One input port of the CTIA is connected to a reference value Ref; the other input port is connected to a second capacitor Cp via a first switch. The second capacitor Cp itself can be short-circuited via a second switch. The first and second switches are operated alternatively: one opens when the other closes and vice versa. The operation of the first and second switches is controlled by the input signal of the analog counter 37, i.e. by the binary pulse train 36.
Upon reception, by the analog counter 37, of a high pulse of the pulse train 36, the charge packet is stored on the second capacitor Cp, after which it is transferred to the counting capacitor Cs.

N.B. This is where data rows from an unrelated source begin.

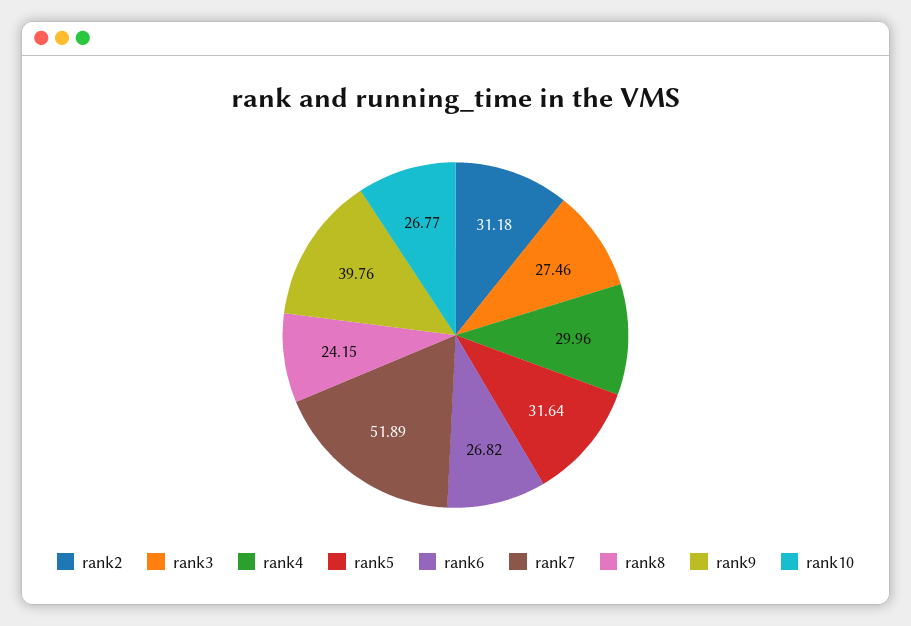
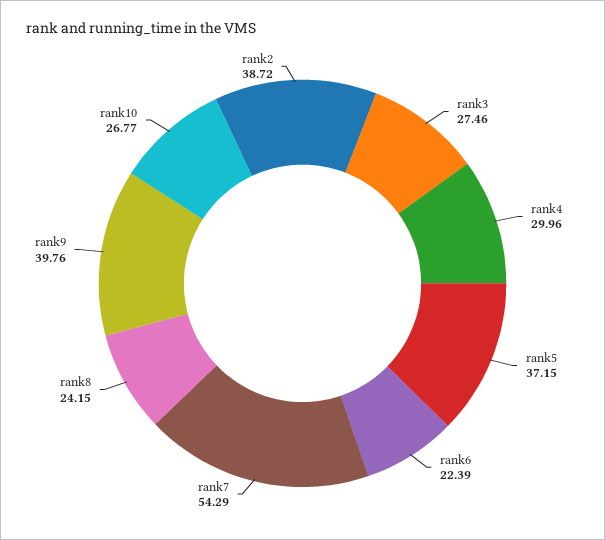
  {
-   "rank2": 31.18,
+   "rank2": 38.72,
    "rank3": 27.46,
    "rank4": 29.96,
-   "rank5": 31.64,
+   "rank5": 37.15,
-   "rank6": 26.82,
+   "rank6": 22.39,
-   "rank7": 51.89,
+   "rank7": 54.29,
    "rank8": 24.15,
    "rank9": 39.76,
    "rank10": 26.77
  }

The counting is linear because the step height is constant, thus the output voltage 38 is a linear function of the number of pulses. In this actual circuit this is realized by accumulating fixed small charge packets. The fixed charge packets are realized by a fixed voltage over the second capacitor (ΔQ=ΔV*C). In this particular case the voltage step over the second capacitor CP is kept constant by the fact that the virtual ground of the CTIA keeps the voltage on the second capacitor CP independent of the already accumulated value on the counting capacitor Cs.
The ratio Cp/Cs determines the step height in the count signal 38 when counting impinging photons. If Cp or Cs are programmable, the step height can be programmed. Also when the voltage on Cp, or the voltage difference between Cp and Cs can be programmed, the step height is programmable.
R. Ballabriga et al., in “The Medipix3 Prototype, a Pixel Readout Chip Working in Single Photon Counting Mode With Improved Spectrometric Performance”, IEEE Trans Nuclear Science, vol. 54, no. 5 (2007), demonstrated the possibilities of using information of multiple pixels for detecting a same impinging particle. They demonstrated that the accumulated charge of a multiplicity of pixels can be combined to recover the particle's total ionization charge. Key in this operation is the detection of “coincidence”, i.e. of hits that happen at the same moment in neighboring pixels due to a same event.